Vertex AI on Google Distributed Cloud (GDC) air-gapped appliance brings the power of a machine learning (ML) and artificial intelligence (AI) platform to your secure portable device. GDC air-gapped appliance provides access to a select set of pre-trained Vertex AI APIs, enabling AI capabilities in your private cloud solution.
Key features
Vertex AI on GDC air-gapped appliance offers you the following features:
- Air-gapped deployment: Run Vertex AI services entirely within your portable device, ensuring data sovereignty and compliance.
- Familiar Vertex AI experience: Take advantage of the same tools and APIs from Google Cloud, simplifying development and management.
- Pre-built models and algorithms: Access a range of pre-trained models for common machine learning tasks, accelerating your time to value.
Available services
Vertex AI on GDC air-gapped appliance offers the following pre-trained services:
- Optical Character Recognition (OCR): Extract text from images and files.
- Speech-to-Text: Convert spoken language into written text.
- Vertex AI Translation: Translate text between multiple languages.
Capacity planning and computing requirements
Each Vertex AI service requires different computing resources. The following table provides the requirements for each pre-trained model:
| Pre-trained API | Computing resources | GPU count requirements | GPU memory requirements | 
|---|---|---|---|
| Optical Character Recognition (OCR) | GPU | A single A100 80 GB GPU | 40 GB | 
| Speech-to-Text | CPU | Not applicable (only CPU) | Not applicable (only CPU) | 
| Vertex AI Translation | GPU | A single A100 80 GB GPU | 50 GB | 
GDC air-gapped appliance includes a single NVIDIA A100 80 GB GPU. This limits the device to running only one GPU-dependent Vertex AI pre-trained API at a time. If you attempt to enable both Vertex AI Translation and OCR, the second API will fail to enable with an error message indicating insufficient GPU resources. You can, however, run Speech-to-Text alongside either Vertex AI Translation or OCR, as Speech-to-Text only requires CPU resources.
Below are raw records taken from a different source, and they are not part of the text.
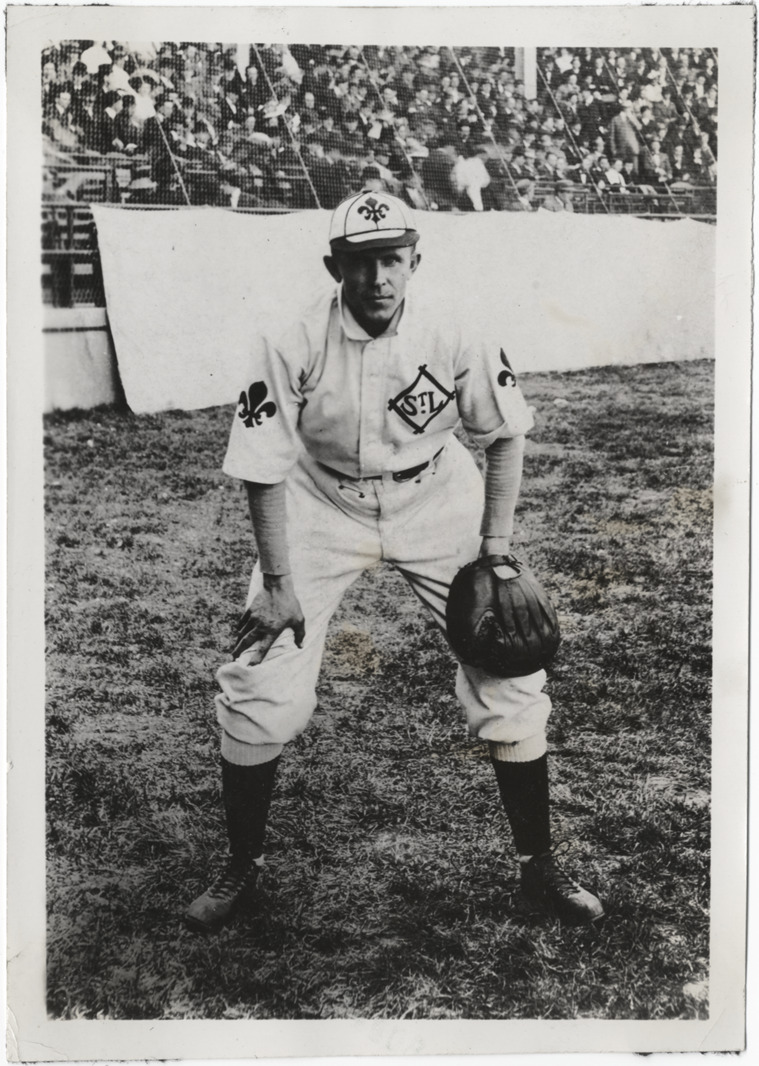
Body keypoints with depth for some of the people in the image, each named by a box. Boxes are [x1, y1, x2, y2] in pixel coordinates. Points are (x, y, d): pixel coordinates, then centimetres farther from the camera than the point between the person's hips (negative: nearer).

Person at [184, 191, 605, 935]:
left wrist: (494, 552, -8)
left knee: (509, 675, -3)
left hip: (435, 503, 1)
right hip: (322, 509, -1)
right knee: (258, 693, -7)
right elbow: (264, 468, -14)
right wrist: (277, 581, -16)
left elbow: (505, 435, -4)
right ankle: (241, 866, 18)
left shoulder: (452, 335, -18)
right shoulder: (292, 347, -21)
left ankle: (539, 866, 17)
To help you determine the number of appliance units needed for your AI/ML workloads, review the following capacity limits for each Vertex AI pre-trained API:
| Pre-trained API | Capacity per appliance unit | 
|---|---|
| Optical Character Recognition (OCR) | Up to 30 images per minute (one image every two seconds). | 
| Speech-to-Text | Up to seven minutes of audio transcribed per minute (seven seconds of audio transcribed per second). | 
| Vertex AI Translation | Up to 61,000 characters per minute (1,024 characters per second). | 
When you plan your deployment, consider the following guidance:
- The capacity limits are approximate and not guaranteed. Actual capacity might vary depending on factors such as the following: - Complexity of the input data (for example, language for translation, image quality for OCR, and audio clarity for Speech-to-Text).
- Specific configuration of the appliance.
- Concurrent usage of other services on the appliance.
 
- Only one GPU-intensive API (Vertex AI Translation or OCR) can be active at a time because GDC air-gapped appliance is limited to a single A100 80 GB GPU. 
- Estimate your peak usage and potential future growth. 
- For demanding workloads requiring higher throughput, consider deploying multiple appliance units. 
The following table outlines the storage requirements for each Vertex AI service on GDC air-gapped appliance:
| Component | Storage requirements | 
|---|---|
| OCR frontend | 0.1 GB | 
| OCR backend | 5 GB | 
| OCR extractor | 0.1 GB | 
| Speech-to-Text frontend | 0.1 GB | 
| Speech-to-Text backend | 1.5 GB | 
| Vertex AI Translation frontend | 0.7 GB | 
| Vertex AI Translation backend | 61.4 GB | 
Ensure that your appliance has sufficient storage capacity to accommodate the Vertex AI services you intend to use.
Benefits
Vertex AI on GDC air-gapped appliance offers the following benefits:
- Seamless development experience: Use the same tools, APIs, and workflows of Vertex AI on Google Cloud, making development and management intuitive and efficient.
- Enhanced security and privacy: Maintain complete control over your data and comply with regulatory requirements.
- Accelerated time to value: Use pre-trained models for common machine learning tasks.
- Streamlined MLOps: Benefit from robust machine learning operation capabilities for seamless AI integrations within your air-gapped environment.
Getting started
To get started with Vertex AI on GDC air-gapped appliance, do the following:
- Learn about essential roles and permissions for available services.
- Set up a project for your AI and machine learning workloads.
- Provision GPUs and enable the Vertex AI services.
- Install the Vertex AI client libraries.